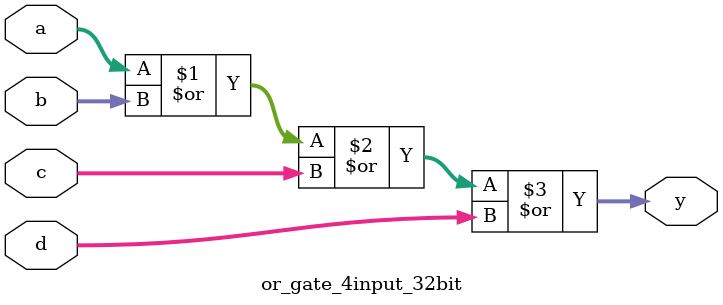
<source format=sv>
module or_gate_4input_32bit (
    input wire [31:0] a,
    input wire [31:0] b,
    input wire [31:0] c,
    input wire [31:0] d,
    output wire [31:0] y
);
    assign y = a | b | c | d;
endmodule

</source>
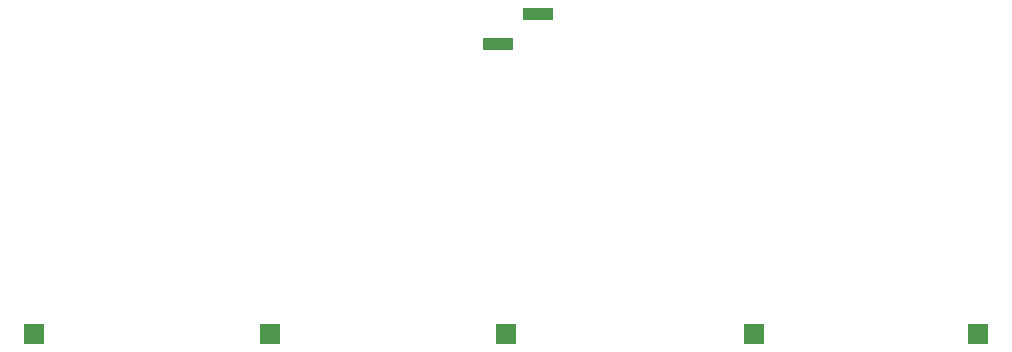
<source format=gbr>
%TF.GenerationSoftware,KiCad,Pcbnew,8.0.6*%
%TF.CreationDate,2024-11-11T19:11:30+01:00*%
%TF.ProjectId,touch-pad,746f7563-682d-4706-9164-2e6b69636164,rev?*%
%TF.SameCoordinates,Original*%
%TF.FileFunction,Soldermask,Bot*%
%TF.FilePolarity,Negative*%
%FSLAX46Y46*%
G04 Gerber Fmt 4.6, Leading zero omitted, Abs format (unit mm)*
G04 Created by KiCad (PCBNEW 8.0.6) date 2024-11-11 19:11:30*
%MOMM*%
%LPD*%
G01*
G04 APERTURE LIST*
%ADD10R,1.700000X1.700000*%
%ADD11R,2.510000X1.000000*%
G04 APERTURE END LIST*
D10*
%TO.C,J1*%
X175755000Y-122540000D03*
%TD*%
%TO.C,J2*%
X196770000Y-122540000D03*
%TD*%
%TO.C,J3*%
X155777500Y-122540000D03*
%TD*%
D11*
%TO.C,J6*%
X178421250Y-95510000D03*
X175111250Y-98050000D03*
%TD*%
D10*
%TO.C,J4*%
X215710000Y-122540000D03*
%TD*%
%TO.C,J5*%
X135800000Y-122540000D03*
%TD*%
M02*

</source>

(Problem to work on)
For every entry above, write it out exactly and remove any image.

(Output for this exercise)
<source format=sv>
module or_gate_4input_32bit (
    input wire [31:0] a,
    input wire [31:0] b,
    input wire [31:0] c,
    input wire [31:0] d,
    output wire [31:0] y
);
    assign y = a | b | c | d;
endmodule

</source>
<source format=gbr>
%TF.GenerationSoftware,KiCad,Pcbnew,8.0.6*%
%TF.CreationDate,2024-11-11T19:11:30+01:00*%
%TF.ProjectId,touch-pad,746f7563-682d-4706-9164-2e6b69636164,rev?*%
%TF.SameCoordinates,Original*%
%TF.FileFunction,Soldermask,Bot*%
%TF.FilePolarity,Negative*%
%FSLAX46Y46*%
G04 Gerber Fmt 4.6, Leading zero omitted, Abs format (unit mm)*
G04 Created by KiCad (PCBNEW 8.0.6) date 2024-11-11 19:11:30*
%MOMM*%
%LPD*%
G01*
G04 APERTURE LIST*
%ADD10R,1.700000X1.700000*%
%ADD11R,2.510000X1.000000*%
G04 APERTURE END LIST*
D10*
%TO.C,J1*%
X175755000Y-122540000D03*
%TD*%
%TO.C,J2*%
X196770000Y-122540000D03*
%TD*%
%TO.C,J3*%
X155777500Y-122540000D03*
%TD*%
D11*
%TO.C,J6*%
X178421250Y-95510000D03*
X175111250Y-98050000D03*
%TD*%
D10*
%TO.C,J4*%
X215710000Y-122540000D03*
%TD*%
%TO.C,J5*%
X135800000Y-122540000D03*
%TD*%
M02*

</source>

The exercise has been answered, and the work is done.